WHAT MAKES A MAN SEXY? HE’S FUNNY, HE LIKES BABIES, HE PUTS THE TOILET SEAT DOWN
I’m a sucker for stories starring heroines who encounter a string of Mr. Wrongs before stumbling over Mr. Right — who’s been there all along. Maybe it’s because I’ve had more than my own share of disastrous dates. Let’s see—there was the guy who nearly bit my hand off when I stole one of his French fries. The fellow who ended up in the emergency room after kissing me—allergic reaction to my lipstick. The film blogger who took me to a movie, went out for popcorn, and never came back . . .
Humiliating as they are at the time, bad dates make for good stories. The weirder the dates, the funnier they seem when you describe them to your friends. Better yet, if you’re a writer, you can mine your romantic calamities for material—which was what I did when I wrote my new book, The Sexiest Man Alive.
This is the latest in the Mazie Maguire-Ben Labeck Escape Diaries saga. Mazie and Ben have been together ever since Mazie’s days on the lam. Convicted of murder and sentenced to prison, Mazie—with Ben’s help—managed to escape. She and Ben teamed up to hunt down a killer, falling madly in love along the way. Nearly a year has passed since then, and as she and Ben settle into a humdrum movie-and-popcorn-every-Saturday-night routine, Mazie worries that their fireworks are fizzling.
Then the grenade. A popular TV show chooses Ben Labeck as their “Sexiest Man Alive.” Overnight Ben becomes a female lust object, mobbed like a rock god wherever he goes. Unable to compete with the glamour dolls who’re coming on to him, Mazie breaks up with Ben.

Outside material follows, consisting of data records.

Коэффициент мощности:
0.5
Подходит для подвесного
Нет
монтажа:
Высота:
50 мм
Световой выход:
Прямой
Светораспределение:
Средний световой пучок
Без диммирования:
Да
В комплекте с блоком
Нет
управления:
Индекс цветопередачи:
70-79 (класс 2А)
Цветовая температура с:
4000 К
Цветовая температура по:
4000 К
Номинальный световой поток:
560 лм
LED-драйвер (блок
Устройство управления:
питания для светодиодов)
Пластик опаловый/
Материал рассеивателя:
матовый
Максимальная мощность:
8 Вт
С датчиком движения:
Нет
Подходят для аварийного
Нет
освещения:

And suddenly finds herself single again in a world where the dating rules have changed. The pool of eligible men has shrunk; hooking up has replaced courtship; pheromone matchups are all the rage; and guys give their dates sex toys instead of flowers.
Trading on his Sexiest Guy vibe, Ben also dips his toes into the dating pool and meets his ideal woman. She’s calm, she’s organized—and she’s never once blown up a plumbing factory. But perfection is way overrated, Ben discovers. Where are the belly laughs, the werewolves popping out of the woods, the Lucy and Ethel situations that make life with Mazie so entertaining? (And is blowing up the occasional plumbing factory really so terrible?)
Obviously, The Sexiest Man Alive has broad comic undertones, but I did attempt to address a couple of Big Questions. Such as: what makes a man truly sexy? My romance reader friends had strong opinions on the subject. No one put bulging biceps and great jawlines at the top of their “must have” list. But they did say:
He’s sexiest when he’s cradling our baby.
Intelligence. Sexy as hell.
Kindness. Nothing sexier.
He’s sexy when he makes me laugh.
When he looks at me with that gleam in his eye—Yowza!
Remembering to put the toilet seat down. Now that’s sexy.
Naturally, “Gives great foot rubs” is on the list, along with dozens of other deal-makers. I’d love to share them all—this proved to be a fertile topic—but I’m already way over my word limit here, so I’m leaving it up to you, Loveswept readers.
What makes a guy The Sexiest Man Alive?